OWS has accomplished one amazing thing. They've re-framed how Americans talk about wealth inequality in a way that gives most Americans an "us" (the 99%) to align with. But there's a lot more to do to turn that important but potentially short-lived shift in public perception into tangible reform. Getting to actual change takes more than vague ideas and slogans. It requires leadership, decision making, and long-term movement-building and mass organizing.
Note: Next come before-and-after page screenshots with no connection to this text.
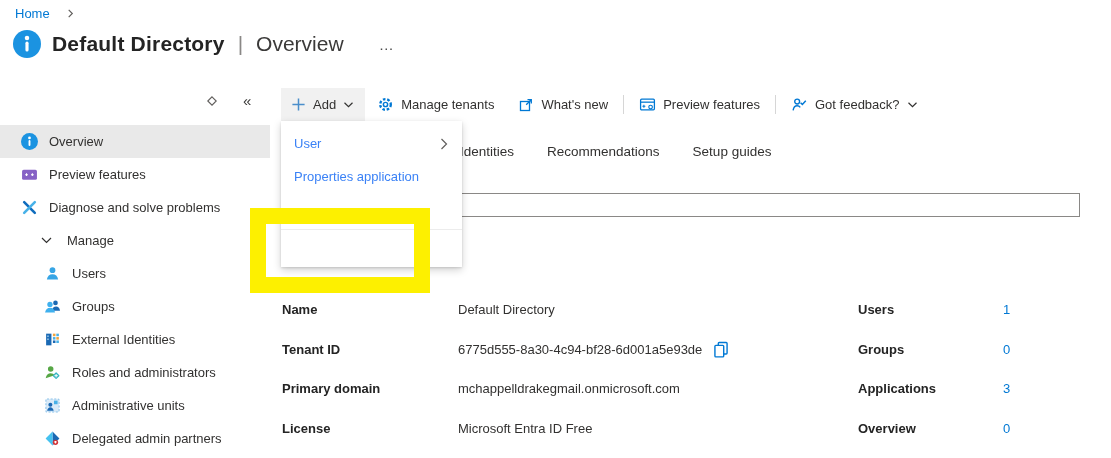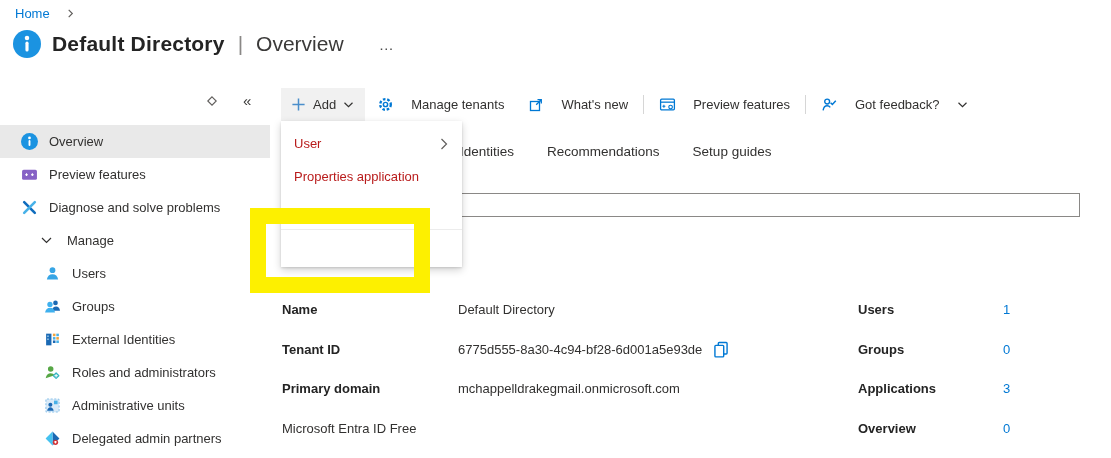--- a/index.html
+++ b/index.html
@@ -26,7 +26,7 @@
   
   .toolbar { position:absolute; left:281px; top:88px; height:33px; display:flex; align-items:center; font-size:13px; }
   .add-btn { height:33px; background:#f1f1f1; display:flex; align-items:center; gap:7px; padding:0 11px 0 10px; cursor:pointer; }
-  .tb-item { display:flex; align-items:center; gap:17px; padding:0 12px; height:33px; cursor:pointer; }
+  .tb-item { display:flex; align-items:center; gap:7px; padding:0 12px; height:33px; cursor:pointer; }
   .tb-sep { width:1px; height:19px; background:#d6d6d6; margin:0 3px; }
   .tb-label { color:#323130; }
 

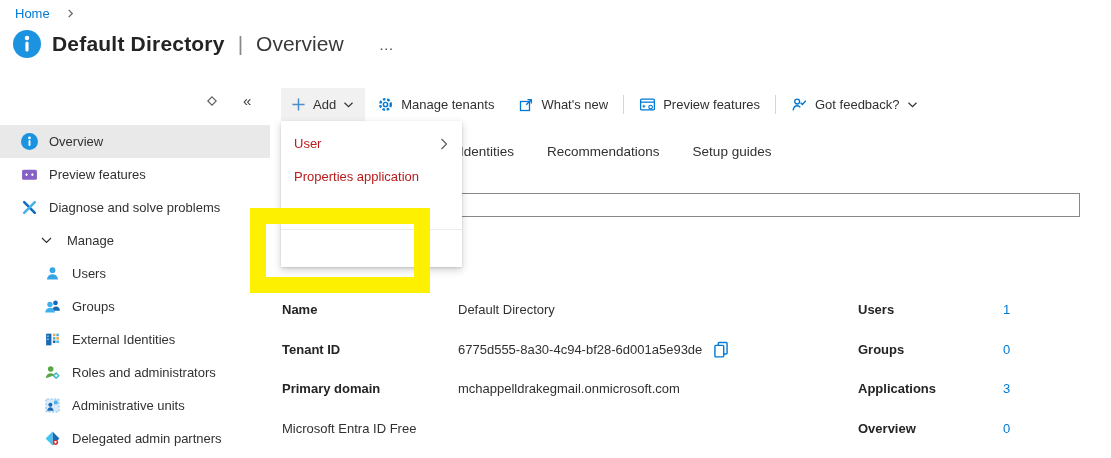--- a/index.html
+++ b/index.html
@@ -51,7 +51,7 @@
   .menu { position:absolute; left:281px; top:121px; width:181px; height:146px; background:#fff; z-index:30;
           box-shadow:0 3px 8px rgba(0,0,0,.18), 0 1px 2px rgba(0,0,0,.12); padding-top:6px; }
   .menu-item { height:33px; display:flex; align-items:center; justify-content:space-between;
-               padding:0 13px; font-size:13px; color:#b91c1c; cursor:pointer; }
+               padding:0 13px; font-size:13px; color:#3b82f6; cursor:pointer; }
   .menu-item.short { height:29px; }
   .menu-gap { height:7px; }
   .menu-divider { height:1px; background:#ececec; }

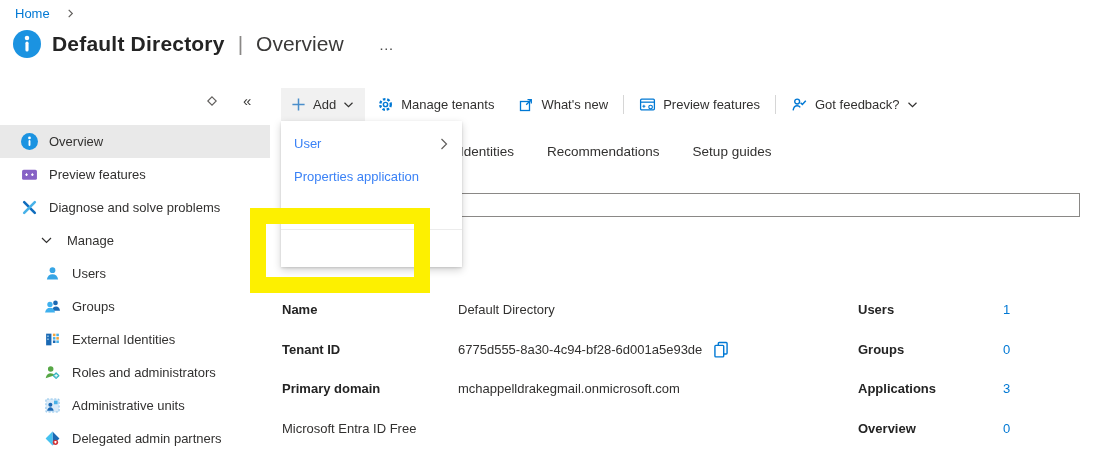--- a/index.html
+++ b/index.html
@@ -329,6 +329,7 @@
     <span class="field-value">mchappelldrakegmail.onmicrosoft.com</span>
   </div>
   <div class="field-row">
+    <span class="field-label">License</span>
     <span class="field-value">Microsoft Entra ID Free</span>
   </div>
 </div>

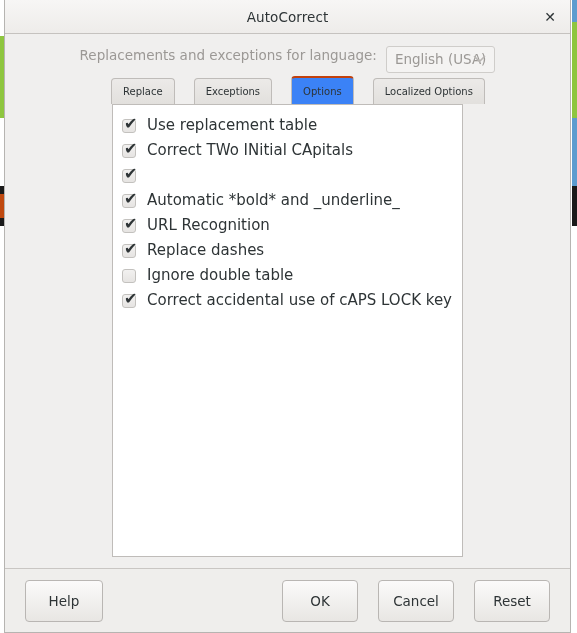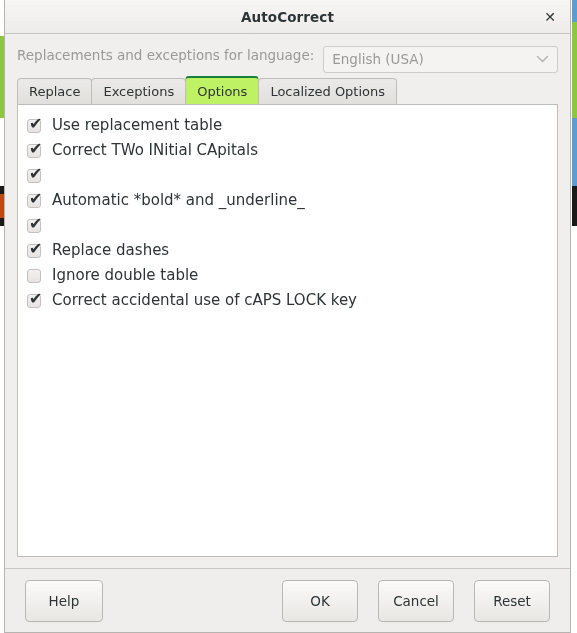--- a/index.html
+++ b/index.html
@@ -58,7 +58,7 @@
   }
   #title-text {
     font-size: 13.5px;
-    font-weight: bold;
+    font-weight: normal;
     color: #2e3436;
     letter-spacing: 0.1px;
   }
Sign at OWS protest, via the International Business Times |
Your correspondent has never been a big "joiner" when it comes to political groups, and I'm not much of a "little d" democrat. I'm as suspicious of the mob as I am of law enforcement. In general, I do not consider public camping a viable nor sustainable political tactic. When I hear a protester chant into a bullhorn, "This is what democracy looks like," I must (usually successfully) resist the urge to physically attack them. When sitting through any meeting involving a "facilitator," I harbor dark fantasies of hitting them over the head, covering them with a sack, and transporting them to a dimly lit warehouse where I'd hold a gun to their head and force them to read aloud from Robert's Rules of Order.
So while I share many of the "Occupy Wall Street" critiques of society - particularly regarding the complicity of the financial sector in both a casino mentality and severing middle-class wage hikes from productivity gains - I think we're witnessing the limits of their tactics. Professional lobbyists and political campaigners are disdained as sell-outs by the drum-circle crowd, and Robert's Rules are considered antiquated and hierarchical compared to cool, supposedly more democratic "consensus" approach. But the OWS folks could learn a thing or sixty about the nuts and bolts of mass organizing from those who've organized successful mass movements in the past. For reasons presaged in my 2005 essay, reliance on a "consensus" decisionmaking structure doomed this effort before it ever got started. The OWS episode may have symbolic resonance going forward, but regrettably, in its current form, it's unlikely to have much structural impact on laws, regulations, or how Wall Street operates.